Copy this listing line for line, from its first line through the line containing "szczególności ilości produktów.", keeping both of those lines.

***** EXTRACTED RECORDS

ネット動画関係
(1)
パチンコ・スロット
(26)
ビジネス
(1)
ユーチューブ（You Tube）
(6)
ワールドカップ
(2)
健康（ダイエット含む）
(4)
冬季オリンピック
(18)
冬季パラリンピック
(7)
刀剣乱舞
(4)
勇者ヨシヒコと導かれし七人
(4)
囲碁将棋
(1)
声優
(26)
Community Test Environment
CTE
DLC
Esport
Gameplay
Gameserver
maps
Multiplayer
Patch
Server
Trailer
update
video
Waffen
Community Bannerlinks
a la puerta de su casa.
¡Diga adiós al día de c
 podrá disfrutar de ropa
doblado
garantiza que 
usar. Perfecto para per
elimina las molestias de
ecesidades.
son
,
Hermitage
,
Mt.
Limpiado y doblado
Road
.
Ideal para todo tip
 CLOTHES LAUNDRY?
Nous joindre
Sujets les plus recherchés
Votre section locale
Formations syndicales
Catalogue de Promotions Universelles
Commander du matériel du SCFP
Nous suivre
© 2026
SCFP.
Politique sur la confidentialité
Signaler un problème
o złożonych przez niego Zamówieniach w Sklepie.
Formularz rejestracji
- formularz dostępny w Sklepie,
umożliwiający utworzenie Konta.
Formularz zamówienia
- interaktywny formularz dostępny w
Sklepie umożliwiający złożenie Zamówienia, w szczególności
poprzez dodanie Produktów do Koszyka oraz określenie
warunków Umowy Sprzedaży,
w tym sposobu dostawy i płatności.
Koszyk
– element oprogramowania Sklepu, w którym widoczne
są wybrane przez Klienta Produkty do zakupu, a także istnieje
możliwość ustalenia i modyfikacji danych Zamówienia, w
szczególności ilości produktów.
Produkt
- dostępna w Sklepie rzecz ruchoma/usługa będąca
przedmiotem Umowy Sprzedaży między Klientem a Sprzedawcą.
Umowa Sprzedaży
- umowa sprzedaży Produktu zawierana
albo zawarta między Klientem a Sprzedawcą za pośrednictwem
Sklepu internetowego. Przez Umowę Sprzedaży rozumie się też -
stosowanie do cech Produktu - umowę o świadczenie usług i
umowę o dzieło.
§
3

**********

WRITTEN REPLY>
ネット動画関係
(1)
パチンコ・スロット
(26)
ビジネス
(1)
ユーチューブ（You Tube）
(6)
ワールドカップ
(2)
健康（ダイエット含む）
(4)
冬季オリンピック
(18)
冬季パラリンピック
(7)
刀剣乱舞
(4)
勇者ヨシヒコと導かれし七人
(4)
囲碁将棋
(1)
声優
(26)
Community Test Environment
CTE
DLC
Esport
Gameplay
Gameserver
maps
Multiplayer
Patch
Server
Trailer
update
video
Waffen
Community Bannerlinks
a la puerta de su casa.
¡Diga adiós al día de c
 podrá disfrutar de ropa
doblado
garantiza que 
usar. Perfecto para per
elimina las molestias de
ecesidades.
son
,
Hermitage
,
Mt.
Limpiado y doblado
Road
.
Ideal para todo tip
 CLOTHES LAUNDRY?
Nous joindre
Sujets les plus recherchés
Votre section locale
Formations syndicales
Catalogue de Promotions Universelles
Commander du matériel du SCFP
Nous suivre
© 2026
SCFP.
Politique sur la confidentialité
Signaler un problème
o złożonych przez niego Zamówieniach w Sklepie.
Formularz rejestracji
- formularz dostępny w Sklepie,
umożliwiający utworzenie Konta.
Formularz zamówienia
- interaktywny formularz dostępny w
Sklepie umożliwiający złożenie Zamówienia, w szczególności
poprzez dodanie Produktów do Koszyka oraz określenie
warunków Umowy Sprzedaży,
w tym sposobu dostawy i płatności.
Koszyk
– element oprogramowania Sklepu, w którym widoczne
są wybrane przez Klienta Produkty do zakupu, a także istnieje
możliwość ustalenia i modyfikacji danych Zamówienia, w
szczególności ilości produktów.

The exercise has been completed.